女を楽しくするニュースサイト「ウーマンライフ WEB 版」

  • facebook
  • twitter
  • line
  • rss

特集「偏愛力」

2021年5月31日

特集「偏愛力10」⑨
ザ・ハント(2020年 社会派映画)

監督 クレイグ・ゾベル

出演 ヒラリー・スワンク/ベティ・ギルピン

シネマ365日 No.3582

異常領域の女たち

大企業の重役たちが冗談で「マナーゲート」という組織を作り、庶民階級を「人間刈り」しようと、コミュニケーション・ツールでやりとりしていた。内容をハッキングされネット上に炎上する。企業のイメージを損なった責任問題で、大手のCEO、アシーナ(ヒラリー・スワンク)らは解任となった。お遊びだった「人間刈り」を世界中に拡散した張本人たちに復讐してやる。アシーナは本当に「マナーゲート」を立ち上げ、主たる先導者12人を昏睡させて森の一画に拉致する。そこで殺人ゲームが始まる。生き残ったのはクリスタル(ベティ・ギルピン)ひとり。殺人チームの黒幕はアシーナだと突き止めたクリスタルは彼女の豪邸に乗り込む。ふたりが対決し、女優アクションが数分。かなり見応えがあります。富裕層と庶民階級の対立がきっかけで、異常な殺し合いが生じたというのは、右派と左派の対立で分断されているアメリカの投影でしょうが、ヒロイン・クリスタルの立ち位置からすればどっちか一方が正しくてまともなのではなく、どっちにも異常で悪質な人間がいて状況を混乱させる、大事なのは自分の冷静な判断で生き残るサバイバルだ、と映画は示唆しています▼クリスタルがアシーナを「罪のない男女を娯楽で殺している張本人」と決め付けると、アシーナは「遊びで人殺しをするなどありえないことを、本気にしたお前らバカどもが人間刈りを現実のものにした」とやり返す。アシーナは「異常者だと自分でわかっていれば異常者ではない」と思い込んでいる。クリスタルのハンドルネームはスノーボール。オーウェルの動物農場のブタの名前です。クリスタルはウサギとカメの寓話を引用し、油断したウサギにカメが勝つ、ところが家族で夕食を囲んでいる団欒をウサギが襲撃し一家を銃で殺すというオチをつけます。彼女はアフガンの兵士だった。

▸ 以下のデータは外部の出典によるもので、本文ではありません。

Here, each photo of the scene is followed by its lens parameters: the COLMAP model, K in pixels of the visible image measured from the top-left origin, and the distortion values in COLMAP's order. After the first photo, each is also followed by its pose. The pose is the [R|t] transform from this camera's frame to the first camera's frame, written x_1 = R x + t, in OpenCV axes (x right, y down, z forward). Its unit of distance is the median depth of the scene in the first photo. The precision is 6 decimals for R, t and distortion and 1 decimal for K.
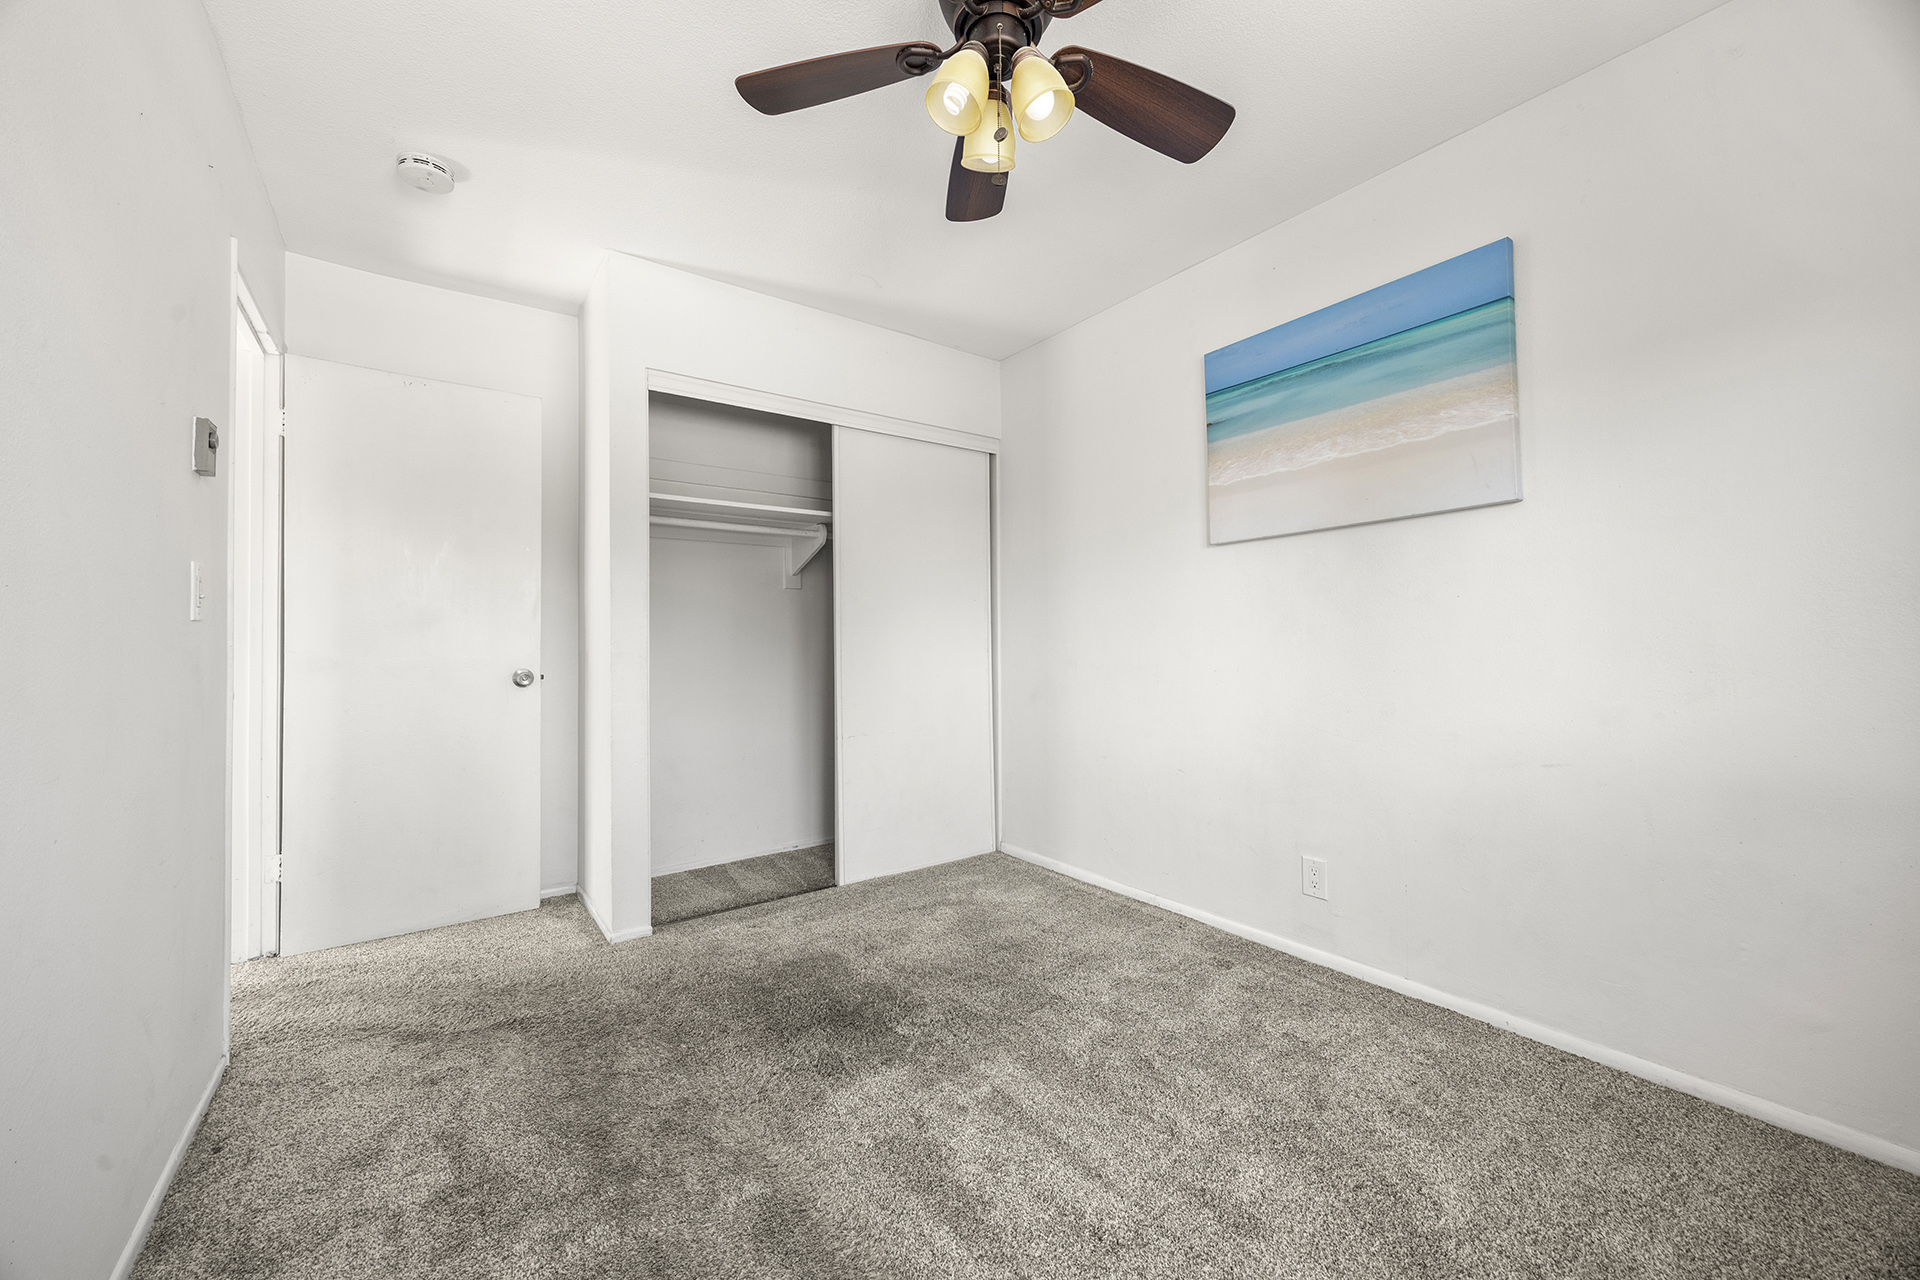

帰米してレンタカー屋で働いていていたが、このサバイバルで久しぶりに自分に戻れるというファイターです▼アシーナは「マナーゲート」立ち上げのため軍事顧問を雇い8ヶ月特訓を受けた。女が大富豪で頭がよく、キレルと何をするかわからないといいたいのでしょうか。ハイレベルな2女優のアクションは本作の花です。ベティ・ギルピンは数々仕掛けられたアシーナの罠をひとつずつ見やぶり、偽の味方を殺し、米国大使館員の正体を暴き、プロの軍人を拷問してアシーナの居場所を吐かせる、まことに大胆な役です。自分はアシーナが言うクリスタルではなく、故郷にいる同姓同名のクルスタルがいるから彼女と間違えているのだとアシーナに釈明するが、ハイそうですかと引き下がる女なら人間刈りなど本気でやらない。どっちも異常領域の女が刺激的です。ヒラリー・スワンクはあの通り、切れ上がった鋭い目つきです。二度のオスカー受賞作や「サヨナラの代わりに」「ミッション・ワイルド」のようなヒューマンな作品以外に案外クライム・ムービーが多いのは、たぶんこの視線のせいかも。大の親日家で「ウドン、タコヤキ」が大好きな庶民派です。